Appeal from the Circuit Court, Lee County, William J. Nelson, J.
James Marion Moorman, Public Defender, and Cynthia J. Dodge, Asst. Public Defender, Bartow, for appellant.
Robert A. Butterworth, Atty. Gen., Tallahassee, and Edward L. Giles, Asst. Atty. Gen., West Palm Beach, for appellee.
The appellant challenges his judgment and sentence for grand theft. He argues that the trial court erred in failing to consider the factors in section 39.059(7)(c), Florida Statutes (1991), before determining whether to impose adult sanctions upon him. We agree.
On August 12, 1992, the state filed an information charging the appellant with burglary of a dwelling and grand theft on May 24, 1992. The appellant was seventeen years old on the date of the offense. He was tried by a jury, which acquitted him of burglary and found him guilty of grand theft.

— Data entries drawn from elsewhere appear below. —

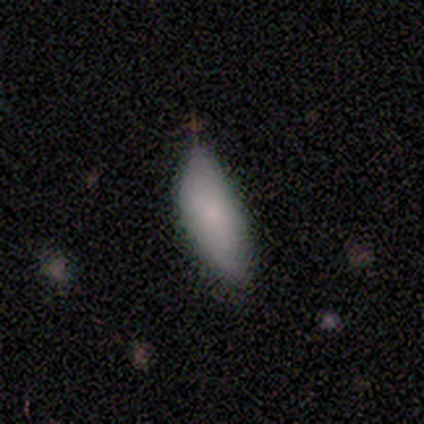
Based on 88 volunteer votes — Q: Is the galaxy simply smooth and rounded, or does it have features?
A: smooth — 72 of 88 (82%).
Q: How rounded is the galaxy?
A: in between — 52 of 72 (72%).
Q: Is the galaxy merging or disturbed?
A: minor disturbance — 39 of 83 (47%).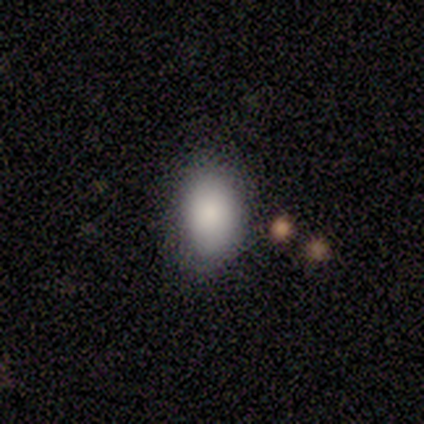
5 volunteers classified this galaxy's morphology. smooth-or-featured: smooth: 60% | featured or disk: 20% | star or artifact: 20%
  how-rounded: in between: 100% | round: 0% | cigar-shaped: 0%
  merging: none: 100% | minor disturbance: 0% | major disturbance: 0% | merger: 0%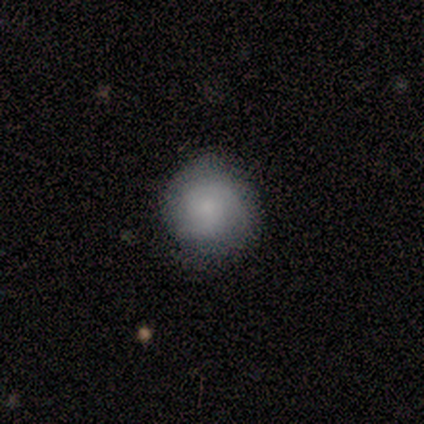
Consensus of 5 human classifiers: This is marginally a smooth galaxy (40%, tied with featured or disk). How rounded: clearly round (100%). Merging: likely none (75%).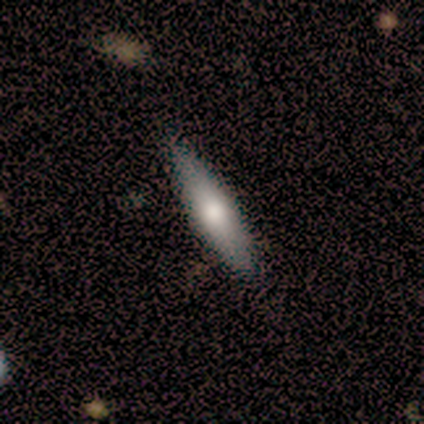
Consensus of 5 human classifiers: A smooth galaxy with no disk features (80%) that is cigar-shaped (100%).

Vote fractions:
- Smooth or featured? smooth: 80% / featured or disk: 20% / star or artifact: 0%
- How rounded? cigar-shaped: 100% / round: 0% / in between: 0%
- Merging? none: 100% / minor disturbance: 0% / major disturbance: 0% / merger: 0%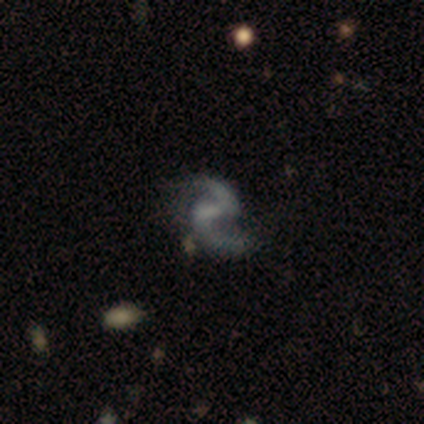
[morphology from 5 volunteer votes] Q: Smooth or featured?
A: featured or disk (80%); runner-up: smooth (20%)
Q: Edge-on disk?
A: no (75%); runner-up: yes (25%)
Q: Bar?
A: strong (33%); tied with: weak (33%); no (33%)
Q: Spiral arms?
A: yes (100%)
Q: Spiral winding?
A: loose (100%)
Q: Spiral arm count?
A: 2 (100%)
Q: Bulge size?
A: small (67%); runner-up: moderate (33%)
Q: Merging?
A: none (60%); runner-up: minor disturbance (20%)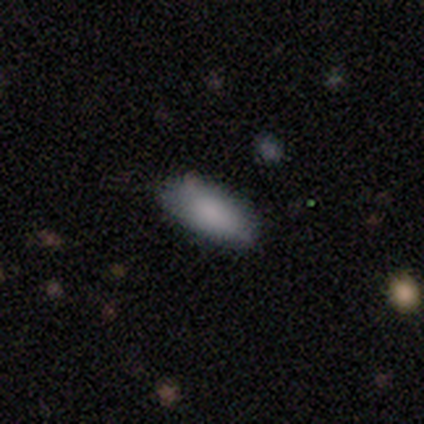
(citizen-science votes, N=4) Smooth or featured? smooth (75%)
How rounded? cigar-shaped (67%)
Merging? none (67%)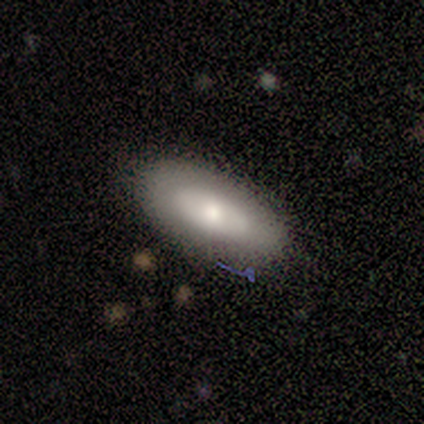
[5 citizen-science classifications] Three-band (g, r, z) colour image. It shows a smooth galaxy with no disk features (60%) that is in between round and cigar-shaped (100%). Merging: none (80%).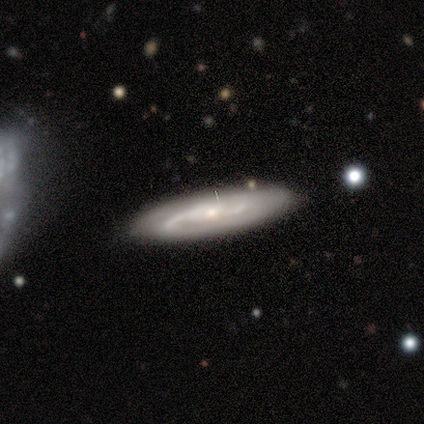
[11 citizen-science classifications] Overall: featured or disk (91%). Edge-on disk: no (90%). Bar: no (56%; strong 33%). Spiral arms: yes (100%). Spiral arm count: 2 (67%). Spiral winding: medium (44%; tight 33%). Bulge size: small (56%; moderate 44%). Merging: none (82%).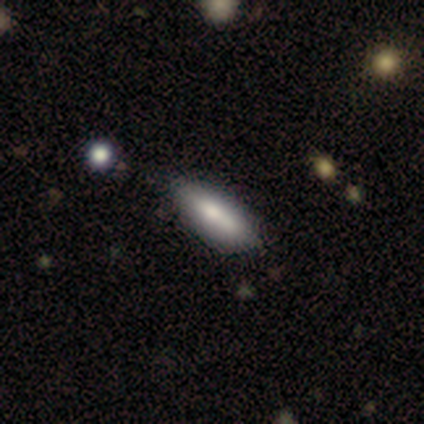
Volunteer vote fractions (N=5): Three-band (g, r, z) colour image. It shows a smooth galaxy with no disk features (100%) that is in between round and cigar-shaped (80%). Merging: minor disturbance (60%).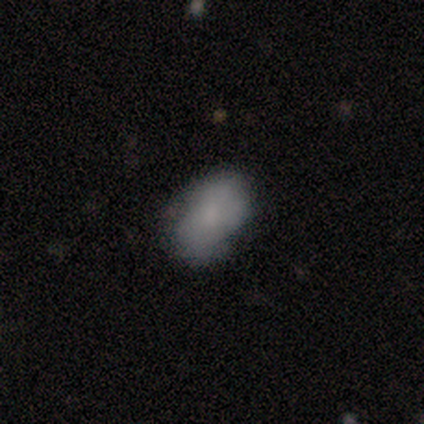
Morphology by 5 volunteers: smooth-or-featured: smooth: 80% | featured or disk: 20% | star or artifact: 0%
  how-rounded: in between: 100% | round: 0% | cigar-shaped: 0%
  merging: none: 60% | minor disturbance: 20% | major disturbance: 20% | merger: 0%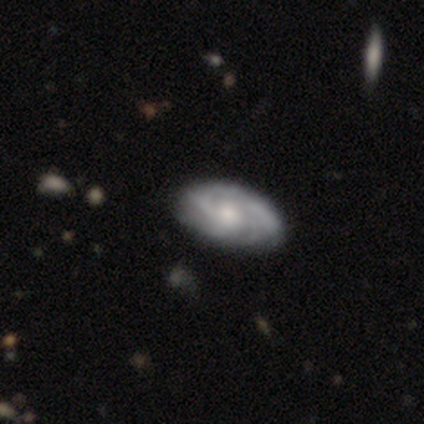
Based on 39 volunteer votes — Smooth or featured: featured or disk — 82% (smooth — 13%)
Edge-on disk: no — 94% (yes — 6%)
Bar: no — 83% (weak — 17%)
Spiral arms: yes — 90% (no — 10%)
Spiral winding: tight — 56% (medium — 41%)
Spiral arm count: can't tell — 33% (2 — 26%)
Bulge size: moderate — 50% (small — 40%)
Merging: none — 76% (minor disturbance — 14%)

On June 7, 1993, the trial court sentenced the appellant within the guidelines to five years in prison, with credit for time served. At the hearing, the trial court did not discuss its decision to sentence the appellant as an adult, as is required by section 39.059(7). See Croskey v. State, 601 So.2d 1326 (Fla. 2d DCA 1992). The statute applies even though the appellant reached adulthood before the trial. See Toussaint v. State, 592 So.2d 770 (Fla. 5th DCA 1992). Therefore, we reverse and remand for resentencing.
Reversed and remanded.
RYDER, A.C.J., and PARKER, J., concur.